Bluetooth devices -- including phones, PDAs, and personal computers -- can be hacked even when Bluetooth's security is enabled, a pair of researchers said this week, letting attackers eavesdrop on wireless networks, even charge mobile calls to another user's phone. 
Yaniv Shaked and Avishai Wool of Tel Aviv University have been able to compromise Bluetooth devices in as little as 0.06 seconds -- nearly real time -- by first forcing two to "pair," the term used when two Bluetooth gizmos first communicate, and establish a security key for future wireless transmission, then cracking the four-digit PIN that's default in most devices. 

Bluetooth, a short-range wireless protocol for synchronizing mobile phones with PC, for wireless computer keyboards, and for PDAs sharing data, has been the target of hackers -- the Cabir worm is the best known malware that uses Bluetooth -- but until now all attacks have been conducted on hardware without security enabled. 

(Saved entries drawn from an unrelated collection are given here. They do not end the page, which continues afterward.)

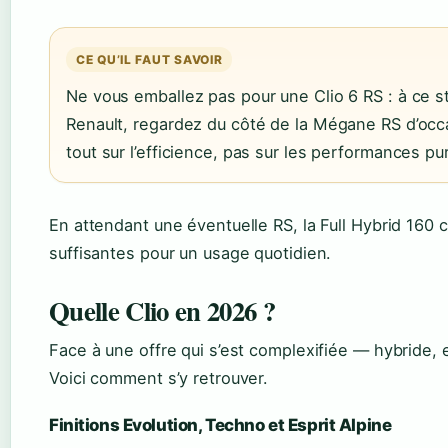
CE QU’IL FAUT SAVOIR
Ne vous emballez pas pour une Clio 6 RS : à ce s
Renault, regardez du côté de la Mégane RS d’occa
tout sur l’efficience, pas sur les performances pu
En attendant une éventuelle RS, la Full Hybrid 16
suffisantes pour un usage quotidien.
Quelle Clio en 2026 ?
Face à une offre qui s’est complexifiée — hybride, e
Voici comment s’y retrouver.
Finitions Evolution, Techno et Esprit Alpine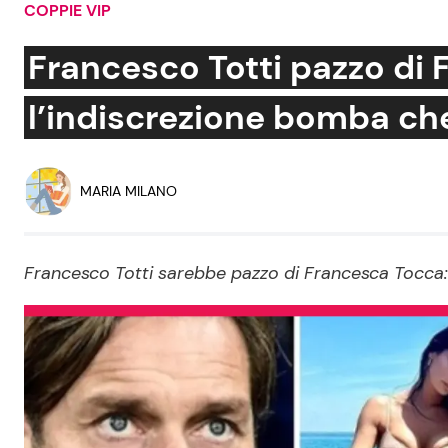
COPPIE VIP
Soap Opera
Francesco Totti pazzo di
l’indiscrezione bomba che
Social News
Benessere
News dal mondo
Casa
MARIA MILANO
Moda e Style
Mondo Mamma
Francesco Totti sarebbe pazzo di Francesca Tocca:
News benessere
Salute
Viaggi e Turismo
Festività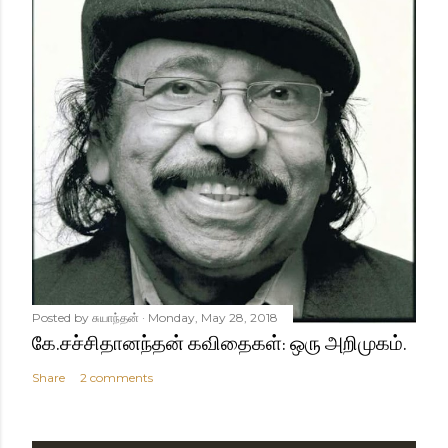
Posted by
சுயாந்தன்
Monday, May 28, 2018
கே.சச்சிதானந்தன் கவிதைகள்: ஒரு அறிமுகம்.
Share
2 comments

In the exploit demonstrated by Shaked and Wool, a Bluetooth device pretends to have been paired with another previously, but has "forgotten" the link key. This begins a new pairing session, from which hackers could snatch the key, then crack it in nothing flat. With the cracked key in hand, an attacker could monitor all data sent by the compromised device, or even hijack it for his own use to, for instance, make calls that are charged to the hacked Bluetooth phone. 

"At first glance, this attack isn't a big deal," wrote security researcher Bruce Schneier on his blog. "It only works if you can eavesdrop on the pairing process. Pairing is something that occurs rarely, and generally in the safety of your home or office. But the authors have figured out how to force a pair of Bluetooth devices to repeat the pairing process, allowing them to eavesdrop on it." 

Shaked and Wool presented their paper, "Cracking the Bluetooth PIN," at the MobiSys conference Monday, in Seattle. Excerpts from that research were also summarized here.


----------